Commutator with exponential $[\exp(A),\exp(B)]$

Question

$A,B$ are quantum mechanical operators.

• $[A,B]\neq 0$ that is given.

• $e^{A}=\sum_{n=1}^{\infty} \frac{A^n}{n!} $

Is the following correct?

$$[e^{A},e^{B}]=e^{A}e^{B}-e^{B}e^{A}=e^{A+B}-e^{B+A}=0 $$

Answer 1

An even simpler example: \begin{align} s_z=\left( \begin{array}{cc} 1 & 0 \\ 0 & -1 \\ \end{array} \right)\, ,& \qquad s_y=\left( \begin{array}{cc} 0 & i \\ -i & 0 \\ \end{array} \right)\\ e^{-i\alpha s_z}=\left( \begin{array}{cc} e^{-i \alpha } & 0 \\ 0 & e^{i \alpha } \\ \end{array} \right)&\qquad e^{-i\beta s_y}=\left( \begin{array}{cc} \cos (\beta ) & \sin (\beta ) \\ -\sin (\beta ) & \cos (\beta ) \\ \end{array} \right) \end{align} and clearly $[e^{-i\alpha s_z} ,e^{-i\beta s_y}]\ne 0$.

Note that, in connection to the comments on the answer of @user124864, $e^{-i\alpha s_z}e^{-i\beta s_y}\ne e^{-i\alpha s_z-i\beta s_y-\frac{1}{2}\alpha\beta[s_z,s_y]}$ either.

You can easily verify using the first few terms of the explicit expansion that, in general $$ e^A e^B= \sum_n \frac{A^n}{n!}\,\sum_m \frac{B^m}{m!} \ne e^{A+B}=\sum_{p}\frac{(A+B)^p}{p!}\, . $$ If anything: \begin{align} e^Ae^B &=\left(1+A+\frac{A^2}{2!}+\ldots \right) \left(1+B+\frac{B^2}{2!}+\ldots \right)\\ &= 1+ (A+B)+ \frac{1}{2!} (A^2+2AB+B^2)+\ldots \tag{1} \end{align} but $$ (A^2+2AB+B^2)\ne (A+B)^2= A^2+AB+BA+B^2 \tag{2} $$ unless $AB=BA$, i.e. unless $[A,B]=0$.

Answer 2

No this is not correct.
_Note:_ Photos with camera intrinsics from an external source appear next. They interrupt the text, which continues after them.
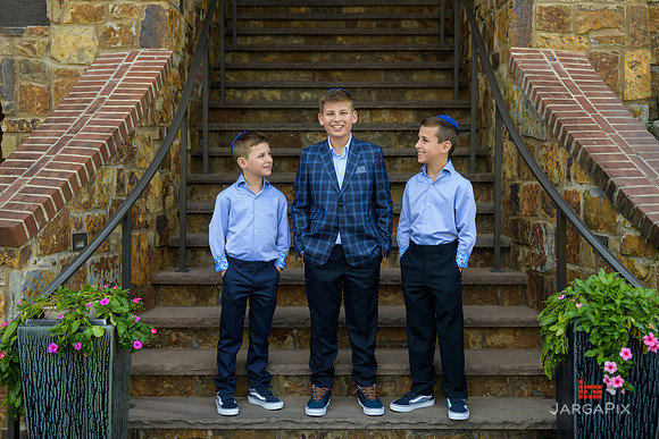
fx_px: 848
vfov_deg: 29.1
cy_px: 197
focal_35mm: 46
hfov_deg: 42.5
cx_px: 330
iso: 200
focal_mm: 42
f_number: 3.2
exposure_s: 1/800
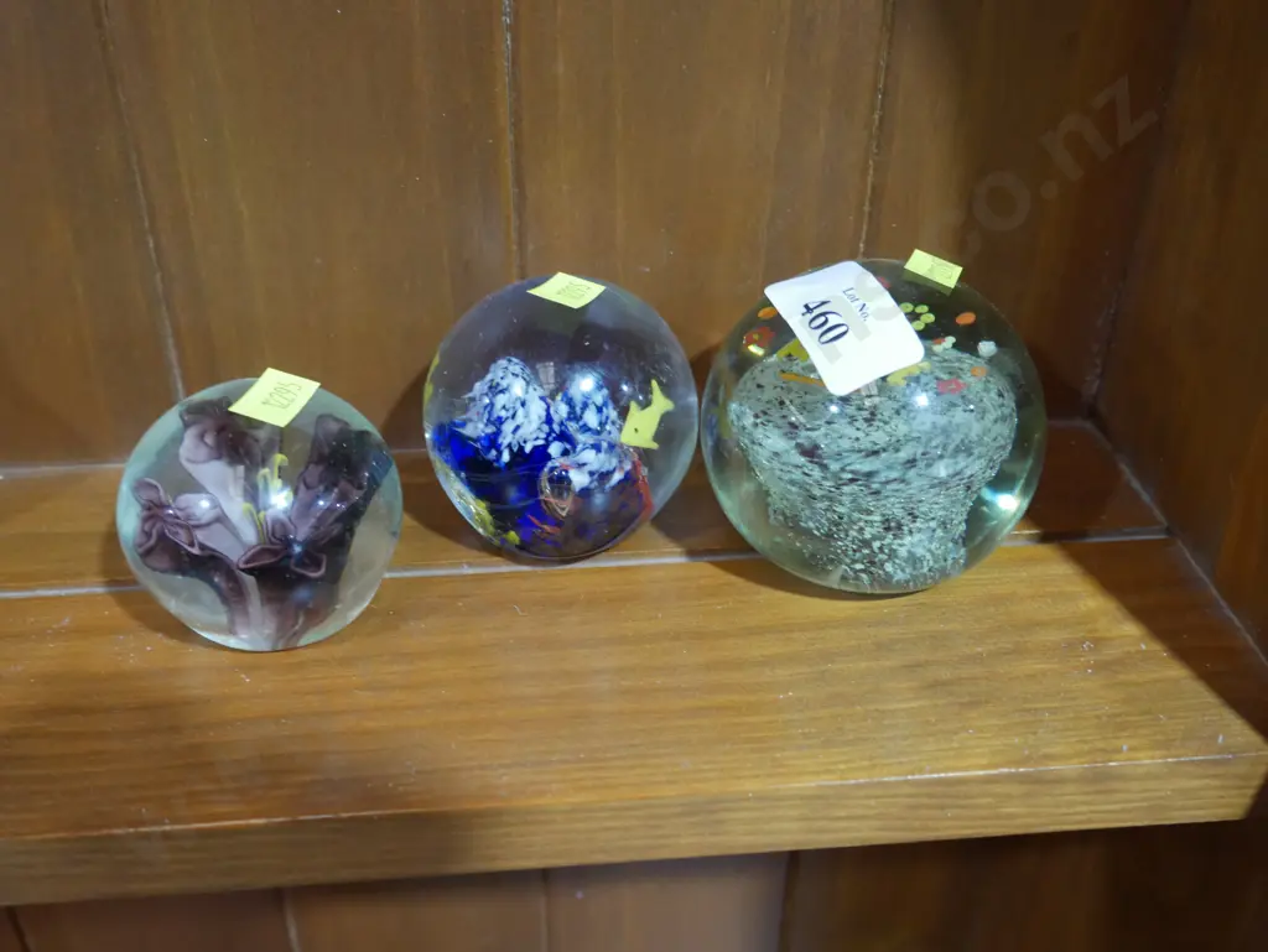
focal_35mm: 36
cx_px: 634
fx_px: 1319
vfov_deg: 39.7
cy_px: 476
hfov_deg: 51.3
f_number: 4
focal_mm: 18
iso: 1250
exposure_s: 1/60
The problem is that you have used $e^Ae^B = a^{A+B}$. This holds when $A$ and $B$ are numbers, so you might expect that it would also holds for matrices or even general operators. This is not in general the case, as the other answers show explicitly.